Erschienen in Ausgabe: No 107 (01/2015) | Letzte Änderung: 20.01.15 |
von Jörg Bernhard Bilke
Der DDR-Schriftsteller Fritz Rudolf Fries (1935-2014), der
am 17. Dezember gestorben ist, lebte und arbeitete in Petershagen bei Berlin
und veröffentlichte seinen ersten Roman „Der Weg nach Ooblioadooh“ (1966) auf
Vermittlung Uwe Johnsons (1934-1984) im angesehenen Suhrkamp-Verlag in
Frankfurt am Main. An der Ostberliner „Akademie der Künste“ dagegen, wo er als
muttersprachlicher Romanist tätig war, verlor er dieses Romans wegen seinen
Arbeitsplatz, und die „Staatssicherheit“ in Berlin-Lichtenberg, die solche
Literatur nach „oppositionellen“ und „staatskritischen“ Passagen durchforschte,
eröffnete ein Ermittlungsverfahren wegen „staatsfeindlicher Hetze“. Nach
Errichtung der Drohkulisse wurde er von der „Firma“ bedrängt, ihren Reihen als
„inoffizieller Mitarbeiter“ beizutreten, schließlich erlag er dem ständigen
Werben der „Brüder von der Sicherheit“ (Wolf Biermann), weil er nach Spanien,
in seinen Geburtsort Bilbao, den er 1942 mit seiner Mutter Richtung Leipzig
verlassen hatte, reisen wollte. Seitdem war er „Reisekader“, der über
DDR-Schriftstellerkollegen berichtete, aber auch als Einflussagent auf südamerikanischen
„Friedenskonferenzen“vehement die
Politik des SED-Staats vertrat. Sein Deckname „Pedro Hagen“ war, hätte man von
seinem zweiten Leben gewusst, leicht zu entschlüsseln: Es war die hispanisierte
Form seines Wohnortes!
Für die gefürchtete und verhasste „Staatssicherheit“, die
manche Schriftstellerexistenz vernichtet hat, haben Dutzende von DDR-Autoren
gearbeitet, auch die nobelpreiswürdige „Staatsklassikerin“ Christa Wolf
(1929-2011) in den Jahren 1959/62. In den Nachrufen auf Fritz Rudolf Fries
wird, das gebietet die Informationspflicht, das konspirative Leben des Autors
1972/85 nicht ausgespart, sondern erklärt, mitunter mit entschuldigender Geste.

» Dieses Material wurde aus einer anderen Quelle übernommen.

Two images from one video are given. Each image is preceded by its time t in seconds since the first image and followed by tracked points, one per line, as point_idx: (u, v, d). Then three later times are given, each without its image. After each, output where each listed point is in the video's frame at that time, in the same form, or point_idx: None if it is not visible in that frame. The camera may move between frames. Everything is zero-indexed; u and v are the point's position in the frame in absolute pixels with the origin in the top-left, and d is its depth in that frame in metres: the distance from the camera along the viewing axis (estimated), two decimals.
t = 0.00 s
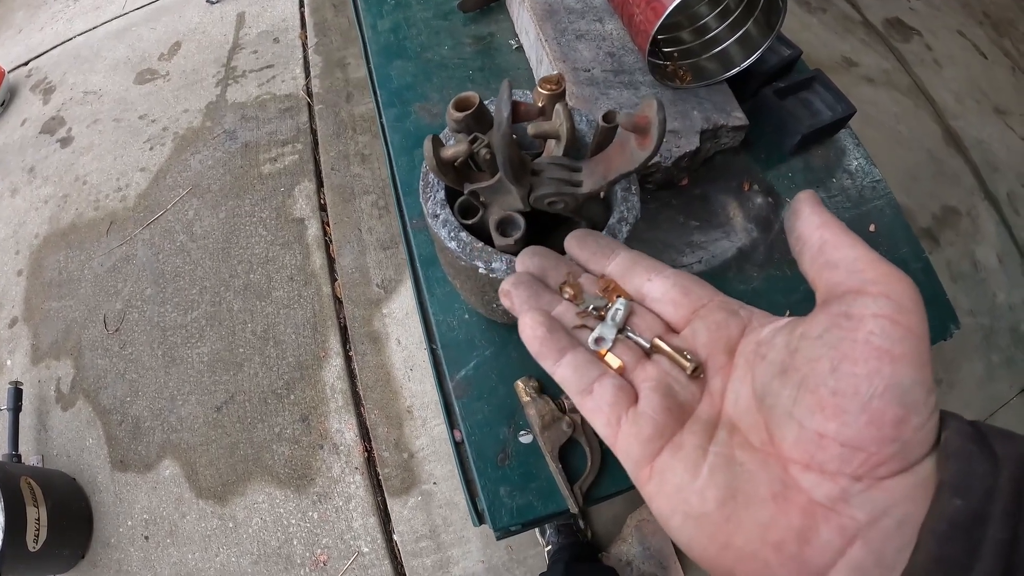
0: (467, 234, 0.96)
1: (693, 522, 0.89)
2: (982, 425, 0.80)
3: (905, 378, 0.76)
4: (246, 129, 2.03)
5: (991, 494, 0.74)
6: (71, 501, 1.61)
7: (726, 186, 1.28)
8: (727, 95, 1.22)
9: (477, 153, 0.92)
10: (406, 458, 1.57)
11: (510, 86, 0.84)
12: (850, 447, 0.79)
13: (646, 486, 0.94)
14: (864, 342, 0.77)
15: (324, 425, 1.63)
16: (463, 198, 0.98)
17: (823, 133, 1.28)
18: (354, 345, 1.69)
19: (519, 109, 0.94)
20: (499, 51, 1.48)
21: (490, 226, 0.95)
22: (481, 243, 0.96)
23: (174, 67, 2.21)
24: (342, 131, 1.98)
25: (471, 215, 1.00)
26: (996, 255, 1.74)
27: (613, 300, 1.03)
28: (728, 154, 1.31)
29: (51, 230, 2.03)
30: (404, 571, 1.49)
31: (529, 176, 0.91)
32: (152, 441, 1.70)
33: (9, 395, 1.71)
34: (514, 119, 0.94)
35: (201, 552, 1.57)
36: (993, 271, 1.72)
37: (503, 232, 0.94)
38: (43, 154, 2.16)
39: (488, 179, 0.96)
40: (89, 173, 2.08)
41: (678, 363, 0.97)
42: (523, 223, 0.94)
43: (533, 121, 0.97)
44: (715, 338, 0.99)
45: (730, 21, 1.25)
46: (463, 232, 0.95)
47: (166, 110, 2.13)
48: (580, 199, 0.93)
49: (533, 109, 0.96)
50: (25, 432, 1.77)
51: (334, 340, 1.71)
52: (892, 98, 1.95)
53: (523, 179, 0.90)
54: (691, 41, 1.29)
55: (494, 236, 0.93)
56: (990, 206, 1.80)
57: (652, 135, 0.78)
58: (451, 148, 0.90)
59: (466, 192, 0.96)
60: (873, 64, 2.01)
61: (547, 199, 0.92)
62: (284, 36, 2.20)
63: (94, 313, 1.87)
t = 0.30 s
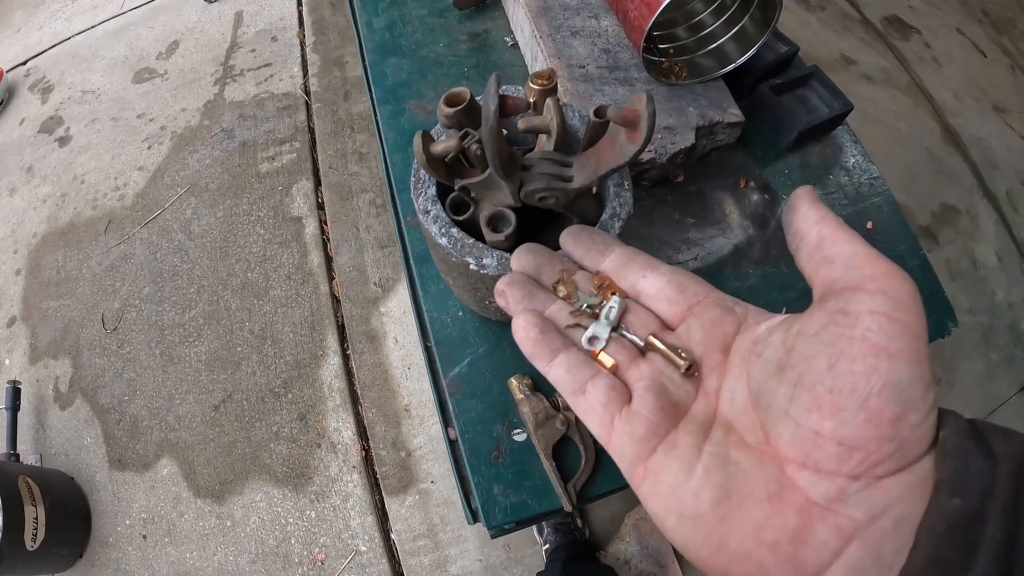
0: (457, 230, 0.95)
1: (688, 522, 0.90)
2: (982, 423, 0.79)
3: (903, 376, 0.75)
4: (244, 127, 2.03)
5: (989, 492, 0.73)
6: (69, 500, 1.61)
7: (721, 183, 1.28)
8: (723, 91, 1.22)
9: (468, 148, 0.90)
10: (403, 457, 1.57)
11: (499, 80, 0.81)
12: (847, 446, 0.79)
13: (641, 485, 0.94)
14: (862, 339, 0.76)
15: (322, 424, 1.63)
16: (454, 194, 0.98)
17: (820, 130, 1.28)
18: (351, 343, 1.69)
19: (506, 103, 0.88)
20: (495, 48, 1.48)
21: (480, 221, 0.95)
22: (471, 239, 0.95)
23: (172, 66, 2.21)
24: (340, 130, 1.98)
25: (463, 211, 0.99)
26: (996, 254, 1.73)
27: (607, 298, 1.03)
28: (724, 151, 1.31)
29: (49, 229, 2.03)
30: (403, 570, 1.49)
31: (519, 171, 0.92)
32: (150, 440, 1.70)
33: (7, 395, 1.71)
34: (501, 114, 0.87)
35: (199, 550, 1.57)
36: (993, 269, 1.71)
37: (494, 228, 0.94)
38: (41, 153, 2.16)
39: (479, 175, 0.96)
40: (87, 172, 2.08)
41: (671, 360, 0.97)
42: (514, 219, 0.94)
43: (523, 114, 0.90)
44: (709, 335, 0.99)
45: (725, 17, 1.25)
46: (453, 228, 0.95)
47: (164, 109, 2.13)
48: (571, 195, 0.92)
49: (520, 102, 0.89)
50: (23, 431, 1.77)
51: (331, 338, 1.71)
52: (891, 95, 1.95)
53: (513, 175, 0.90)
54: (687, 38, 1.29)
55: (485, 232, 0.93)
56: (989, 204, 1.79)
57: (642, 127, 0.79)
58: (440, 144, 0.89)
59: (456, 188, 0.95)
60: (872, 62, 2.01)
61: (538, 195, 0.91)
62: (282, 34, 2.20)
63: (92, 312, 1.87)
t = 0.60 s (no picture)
0: (447, 227, 0.95)
1: (684, 519, 0.88)
2: (979, 420, 0.79)
3: (901, 372, 0.75)
4: (241, 127, 2.03)
5: (986, 489, 0.73)
6: (67, 499, 1.61)
7: (716, 180, 1.28)
8: (717, 88, 1.22)
9: (458, 146, 0.91)
10: (400, 456, 1.57)
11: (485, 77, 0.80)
12: (844, 442, 0.78)
13: (636, 483, 0.93)
14: (859, 335, 0.76)
15: (319, 422, 1.63)
16: (445, 191, 0.98)
17: (815, 127, 1.28)
18: (348, 342, 1.69)
19: (493, 100, 0.86)
20: (489, 46, 1.48)
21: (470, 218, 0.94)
22: (461, 236, 0.95)
23: (170, 65, 2.21)
24: (337, 129, 1.98)
25: (453, 208, 0.99)
26: (993, 252, 1.73)
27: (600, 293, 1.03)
28: (719, 148, 1.31)
29: (47, 229, 2.03)
30: (400, 569, 1.49)
31: (508, 168, 0.90)
32: (148, 439, 1.70)
33: (5, 394, 1.71)
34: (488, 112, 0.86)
35: (197, 549, 1.57)
36: (990, 267, 1.71)
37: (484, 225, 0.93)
38: (39, 153, 2.16)
39: (468, 172, 0.96)
40: (85, 172, 2.08)
41: (663, 356, 0.97)
42: (504, 216, 0.93)
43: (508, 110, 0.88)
44: (704, 330, 0.99)
45: (719, 15, 1.25)
46: (443, 225, 0.95)
47: (161, 109, 2.13)
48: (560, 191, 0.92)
49: (507, 98, 0.88)
50: (22, 430, 1.77)
51: (328, 337, 1.71)
52: (888, 94, 1.95)
53: (502, 172, 0.89)
54: (681, 35, 1.29)
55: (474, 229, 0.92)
56: (987, 203, 1.79)
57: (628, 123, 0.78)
58: (430, 141, 0.89)
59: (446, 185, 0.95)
60: (869, 60, 2.01)
61: (526, 191, 0.91)
62: (280, 34, 2.20)
63: (90, 312, 1.87)
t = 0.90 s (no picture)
0: (442, 226, 0.94)
1: (676, 504, 0.88)
2: (965, 404, 0.79)
3: (879, 355, 0.75)
4: (238, 127, 2.03)
5: (969, 467, 0.73)
6: (65, 502, 1.60)
7: (714, 178, 1.28)
8: (714, 85, 1.22)
9: (453, 143, 0.91)
10: (399, 457, 1.57)
11: (478, 72, 0.80)
12: (827, 424, 0.78)
13: (632, 473, 0.93)
14: (837, 322, 0.77)
15: (317, 423, 1.62)
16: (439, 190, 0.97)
17: (814, 124, 1.27)
18: (346, 343, 1.69)
19: (486, 96, 0.85)
20: (485, 45, 1.47)
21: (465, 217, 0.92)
22: (456, 235, 0.94)
23: (167, 66, 2.21)
24: (334, 129, 1.97)
25: (448, 207, 0.99)
26: (992, 249, 1.73)
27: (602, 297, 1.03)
28: (717, 146, 1.30)
29: (44, 230, 2.02)
30: (399, 570, 1.49)
31: (503, 165, 0.89)
32: (146, 441, 1.69)
33: (2, 397, 1.70)
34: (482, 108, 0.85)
35: (195, 552, 1.57)
36: (989, 264, 1.71)
37: (479, 224, 0.91)
38: (36, 154, 2.16)
39: (464, 169, 0.95)
40: (82, 173, 2.07)
41: (661, 352, 0.97)
42: (500, 215, 0.91)
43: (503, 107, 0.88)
44: (699, 328, 0.98)
45: (717, 12, 1.25)
46: (438, 224, 0.94)
47: (158, 110, 2.12)
48: (556, 189, 0.90)
49: (501, 94, 0.87)
50: (20, 433, 1.76)
51: (326, 337, 1.70)
52: (886, 91, 1.95)
53: (496, 169, 0.88)
54: (678, 33, 1.29)
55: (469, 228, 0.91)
56: (986, 200, 1.79)
57: (626, 117, 0.77)
58: (423, 138, 0.87)
59: (441, 183, 0.95)
60: (867, 58, 2.00)
61: (522, 189, 0.90)
62: (277, 34, 2.19)
63: (87, 314, 1.87)
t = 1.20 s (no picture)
0: (444, 238, 0.94)
1: (659, 467, 0.88)
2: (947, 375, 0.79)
3: (847, 316, 0.74)
4: (235, 130, 2.02)
5: (948, 426, 0.72)
6: (64, 508, 1.59)
7: (716, 184, 1.27)
8: (716, 89, 1.21)
9: (455, 154, 0.89)
10: (399, 461, 1.56)
11: (483, 84, 0.78)
12: (799, 385, 0.78)
13: (624, 445, 0.94)
14: (807, 288, 0.77)
15: (317, 428, 1.62)
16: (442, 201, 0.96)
17: (816, 128, 1.27)
18: (345, 347, 1.68)
19: (491, 109, 0.86)
20: (485, 49, 1.47)
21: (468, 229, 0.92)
22: (459, 248, 0.94)
23: (163, 69, 2.20)
24: (332, 132, 1.97)
25: (451, 219, 0.97)
26: (991, 249, 1.73)
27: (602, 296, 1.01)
28: (719, 151, 1.30)
29: (41, 235, 2.01)
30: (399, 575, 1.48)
31: (507, 178, 0.88)
32: (145, 446, 1.68)
33: None
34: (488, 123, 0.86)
35: (195, 557, 1.56)
36: (988, 264, 1.71)
37: (483, 237, 0.91)
38: (33, 158, 2.15)
39: (467, 182, 0.93)
40: (79, 177, 2.06)
41: (655, 333, 0.98)
42: (503, 226, 0.92)
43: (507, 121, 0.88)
44: (694, 313, 0.98)
45: (719, 15, 1.24)
46: (441, 236, 0.94)
47: (155, 113, 2.12)
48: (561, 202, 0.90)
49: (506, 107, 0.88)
50: (18, 438, 1.76)
51: (325, 341, 1.70)
52: (885, 90, 1.94)
53: (500, 182, 0.87)
54: (680, 37, 1.28)
55: (473, 241, 0.91)
56: (985, 200, 1.79)
57: (633, 130, 0.77)
58: (426, 150, 0.87)
59: (443, 195, 0.93)
60: (865, 57, 2.00)
61: (527, 202, 0.89)
62: (273, 36, 2.18)
63: (85, 318, 1.86)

Klaus Bellin, Literaturkritiker bei der alten SED-Zeitung „Neues Deutschland“,
freilich, spricht am 20. Dezember von einer „Medienhatz“, die in
Westdeutschland betrieben wurde, als die Sache 1996 ruchbar geworden war.
In Joachim Walthers Buch „Sicherungsbereich Literatur“
(1996) findet man die MfS-Verstrickungen des deutsch-spanischen Romanautors
ausführlich dokumentiert. Auch die Namen der Kollegen, die er „ausforschte“,
sind genannt. So harmlos war seine „Zuträgerei“ denn doch nicht, dass sie vom
literarischen Werk überstrahlt und eines Tages ausgelöscht würde.